Sunday 12 March 2023

Number 11 - The Touch - F Paul Wilson

 

This month's theme is simply that I'm continuing any ongoing series I'm in the middle of - which will involve finishing 4 of them. Nut not this series.

Book 3 of the Adversary Cycle and still we've not had a single unifying theme pop up. Even good vs evil as a generic theme doesn't apply here. There are no monsters or demons in this story, just a miraculous force which gives a doctor the power to heal by touch.

And that's pretty much the plot.  GP Alan Bulmer meets an old homeless guy who passes on a gift (or mainly curse) of healing.

For one hour every day, he can heal all illnesses or injuries with a single touch.  However, he loses part of himself with every person he heals.

Naturally, this leads to the utter destruction of his life.

For a book with such a slim plot, it holds the interest remarkably well. Wilson, Like Stephen King, gives us fully rounded characters to get behind before he rips their lives apart.

It's not a perfect book. There are some questions that are never answered that maybe should have been. Who were the intruders at Toad Hall and why were they there?  The running joke following their fate is funny enough, but, other than showing what a hard-ass Ba is, it doesn't do much except make me wonder what they were doing there and was there going to be a follow up. Alan's wife's reaction to finding out about his ability didn't make much sense. It was quite predictable and I guessed the ending very early on.

However predictable the destination was, the trip there was a quick and easy read and never less than entertaining. When the shit hits the fan in the closing chapters, it does so in a satisfyingly gruesome and nasty fashion.

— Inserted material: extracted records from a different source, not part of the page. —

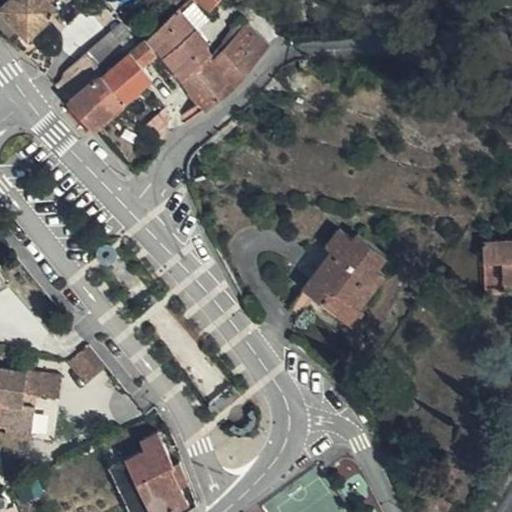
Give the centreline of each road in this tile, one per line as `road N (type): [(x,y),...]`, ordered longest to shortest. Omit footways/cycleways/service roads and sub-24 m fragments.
road 1 (tertiary): [(291,417),(283,384),(28,100)]
road 2 (residential): [(229,504),(168,391),(0,194)]
road 3 (residential): [(395,511),(347,427),(291,417)]
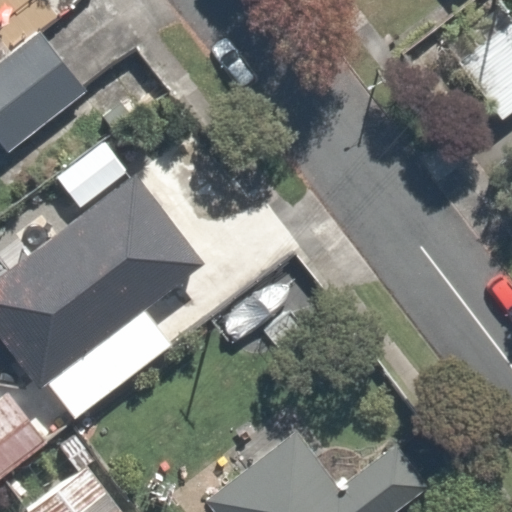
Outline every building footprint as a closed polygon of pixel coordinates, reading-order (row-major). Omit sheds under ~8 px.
[(511,103),(511,4),(510,2),(449,50),(499,114),(511,103)] [(0,138),(6,146),(88,86),(44,25),(3,55),(0,50),(0,138)] [(0,327),(71,412),(165,334),(136,300),(198,247),(119,154),(0,254),(0,327)] [(0,488),(53,449),(0,378),(0,488)] [(368,511),(297,427),(195,511),(368,511)] [(128,511),(87,456),(13,511),(128,511)]
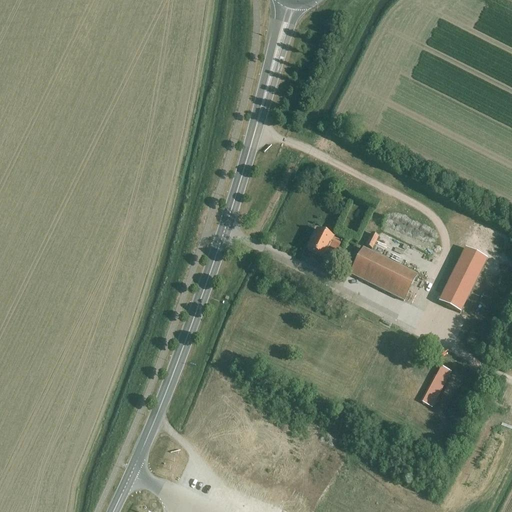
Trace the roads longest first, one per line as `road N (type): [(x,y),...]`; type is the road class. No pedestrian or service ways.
road 1 (tertiary): [(112,511),(161,404),(255,130)]
road 2 (track): [(442,264),(437,220),(327,159)]
road 3 (tertiary): [(255,130),(305,4)]
road 4 (tertiary): [(280,0),(255,130)]
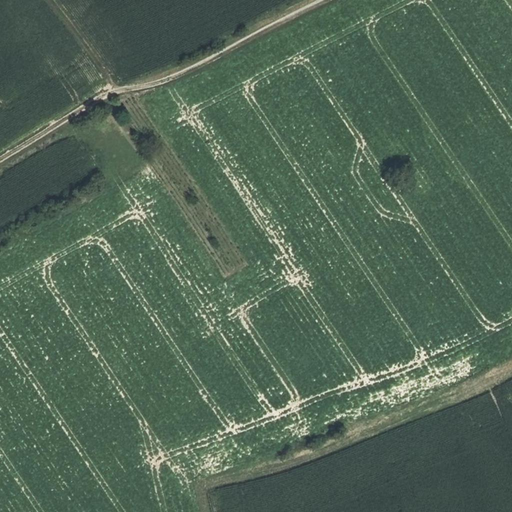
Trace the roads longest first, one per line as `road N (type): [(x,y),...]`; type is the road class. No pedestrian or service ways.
road 1 (track): [(318,0),(166,79),(127,85),(0,160)]
road 2 (track): [(209,511),(204,483),(308,458),(511,369)]
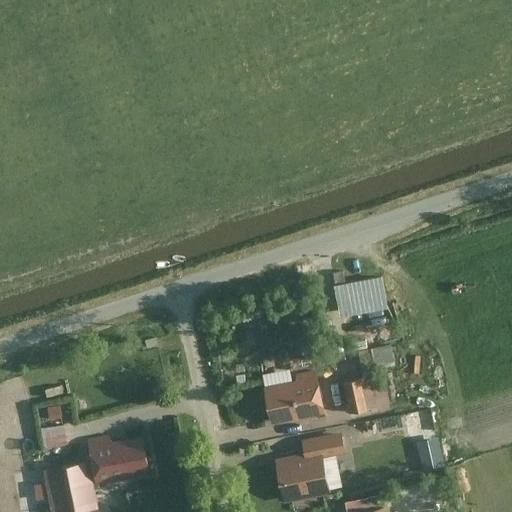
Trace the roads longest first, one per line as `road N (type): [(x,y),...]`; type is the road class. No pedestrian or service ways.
road 1 (tertiary): [(511,177),(182,287)]
road 2 (residential): [(182,287),(228,511)]
road 3 (tertiary): [(182,287),(0,343)]
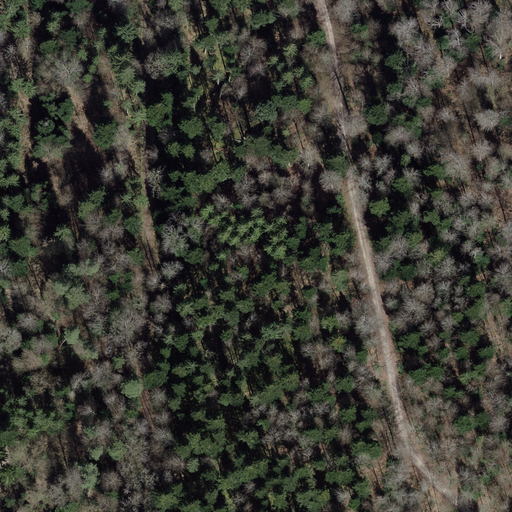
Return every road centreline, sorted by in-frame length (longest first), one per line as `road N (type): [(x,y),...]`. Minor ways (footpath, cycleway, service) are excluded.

Considering that my copy of Reborn (allegedly Adversary Cycle 4) states on the cover that it is the first follow up to The Keep, I suspect that the later books retcon this and The Tomb into the series as they have all been very much standalone novels so far.

I wish I'd read these many years ago, at least partly because they would have been a lot easier to get hold of with these gorgeous covers.

I actually enjoyed this far more than the Salman Rushdie.